The failure of SVB was not due to industry-wide issues, but rather a mismatch between its deposits and investments. The higher share of Commercial vs. Retail (consumer) deposits meant that these deposits were at a higher risk of quick withdrawals. In addition, the deposits were concentrated in high-growth areas that are sensitive to higher interest rates.

We recommend JPM as the choice for a bank stock within portfolios. JPM is a market leader in multiple business lines, meaning it is safe even when certain areas of the financial system are struggling.

JPM, unlike SVB, has been establishing a strong record of growing their dividend. Companies paying dividends should always be held in high regard and are seen as one of the more attractive means by which to reward shareholders. This provides transparency into the financial strength of a company. 

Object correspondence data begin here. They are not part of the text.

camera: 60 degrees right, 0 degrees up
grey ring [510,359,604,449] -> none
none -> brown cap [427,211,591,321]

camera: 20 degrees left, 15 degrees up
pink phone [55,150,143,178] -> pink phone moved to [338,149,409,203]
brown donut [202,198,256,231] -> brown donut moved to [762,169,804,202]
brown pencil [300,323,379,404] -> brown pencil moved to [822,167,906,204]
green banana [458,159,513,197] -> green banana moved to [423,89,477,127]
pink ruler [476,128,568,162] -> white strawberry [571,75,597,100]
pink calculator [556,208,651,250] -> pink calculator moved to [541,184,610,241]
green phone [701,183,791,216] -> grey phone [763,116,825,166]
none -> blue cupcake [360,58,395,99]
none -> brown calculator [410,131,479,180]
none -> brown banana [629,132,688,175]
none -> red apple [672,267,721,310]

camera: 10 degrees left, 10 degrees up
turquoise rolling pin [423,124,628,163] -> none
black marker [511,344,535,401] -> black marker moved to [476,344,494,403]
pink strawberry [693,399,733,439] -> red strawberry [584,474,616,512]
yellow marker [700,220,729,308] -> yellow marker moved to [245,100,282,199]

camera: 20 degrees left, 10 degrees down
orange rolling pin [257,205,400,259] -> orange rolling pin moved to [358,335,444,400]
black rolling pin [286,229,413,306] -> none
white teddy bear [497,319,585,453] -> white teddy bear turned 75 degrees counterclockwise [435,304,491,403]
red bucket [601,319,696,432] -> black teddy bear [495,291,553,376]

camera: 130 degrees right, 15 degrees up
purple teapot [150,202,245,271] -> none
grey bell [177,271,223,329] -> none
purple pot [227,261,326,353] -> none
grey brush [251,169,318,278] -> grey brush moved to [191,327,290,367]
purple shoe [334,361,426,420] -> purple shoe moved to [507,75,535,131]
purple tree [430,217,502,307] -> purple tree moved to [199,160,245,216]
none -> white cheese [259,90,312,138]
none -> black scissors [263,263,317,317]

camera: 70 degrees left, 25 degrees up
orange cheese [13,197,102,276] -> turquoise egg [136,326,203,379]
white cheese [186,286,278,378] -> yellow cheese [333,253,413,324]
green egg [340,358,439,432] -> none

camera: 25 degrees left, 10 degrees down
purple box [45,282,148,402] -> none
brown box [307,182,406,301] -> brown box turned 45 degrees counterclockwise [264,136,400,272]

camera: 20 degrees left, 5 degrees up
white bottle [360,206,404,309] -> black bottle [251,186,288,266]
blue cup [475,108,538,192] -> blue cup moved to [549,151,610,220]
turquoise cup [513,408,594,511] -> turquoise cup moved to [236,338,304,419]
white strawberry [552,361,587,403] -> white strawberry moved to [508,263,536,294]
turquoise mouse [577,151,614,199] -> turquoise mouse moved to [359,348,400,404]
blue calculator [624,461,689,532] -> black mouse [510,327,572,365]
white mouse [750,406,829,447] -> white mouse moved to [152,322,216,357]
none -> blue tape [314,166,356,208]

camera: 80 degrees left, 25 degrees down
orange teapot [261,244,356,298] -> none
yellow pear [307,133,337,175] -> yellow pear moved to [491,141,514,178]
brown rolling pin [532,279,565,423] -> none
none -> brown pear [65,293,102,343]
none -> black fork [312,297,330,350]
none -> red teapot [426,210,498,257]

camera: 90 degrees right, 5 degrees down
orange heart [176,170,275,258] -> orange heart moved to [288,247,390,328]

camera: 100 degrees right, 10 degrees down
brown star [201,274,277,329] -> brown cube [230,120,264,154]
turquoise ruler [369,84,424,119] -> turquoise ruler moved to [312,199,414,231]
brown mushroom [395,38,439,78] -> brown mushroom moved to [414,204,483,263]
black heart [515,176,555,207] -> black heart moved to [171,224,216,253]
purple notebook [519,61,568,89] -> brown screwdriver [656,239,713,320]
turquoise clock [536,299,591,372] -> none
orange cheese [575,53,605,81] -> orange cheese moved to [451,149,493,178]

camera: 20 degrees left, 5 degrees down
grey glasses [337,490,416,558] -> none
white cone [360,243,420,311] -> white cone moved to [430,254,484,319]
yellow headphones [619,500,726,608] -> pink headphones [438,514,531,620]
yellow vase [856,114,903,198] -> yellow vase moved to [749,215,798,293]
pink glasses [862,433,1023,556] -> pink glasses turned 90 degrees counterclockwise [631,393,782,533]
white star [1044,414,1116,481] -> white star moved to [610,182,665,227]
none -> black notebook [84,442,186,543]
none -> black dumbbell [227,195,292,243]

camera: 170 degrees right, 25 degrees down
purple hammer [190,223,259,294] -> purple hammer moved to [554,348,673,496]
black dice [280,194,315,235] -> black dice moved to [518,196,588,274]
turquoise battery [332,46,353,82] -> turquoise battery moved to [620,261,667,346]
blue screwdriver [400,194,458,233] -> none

Their 10Y Compound Annual Growth Rate(CAGR) stands at an impressive 16.09%. This means that on average they grow their dividend by this percentage each year.

In comparison to JPM’s main competitors also identified as diversified banks, their ROE(Return on Equity) stands above all which is a testament to their ability to be an industry leader in generating profits with shareholder’s equity. 

ROE is widely considered one of the most important financial metrics for investment analysts when it comes to bank stocks.

GenVest QuickTake

The price for JPM is attractive at current levels and should be considered as a Blue Chip Anchor for any portfolio within the Financial Services Sector.  Further price declines into the $115-120 range would create a bargain opportunity for Dollar-Cost Averaging(The Process of Buying Some Here and There). 

The lessons learned from the SVB failure highlight the importance of careful investment decisions and the need for prudent risk management. JPM has a strong history of growth and execution thus carving out a role in most portfolios and is a classic example of how sometimes why the Best Stock? An Investor Might Already Know It!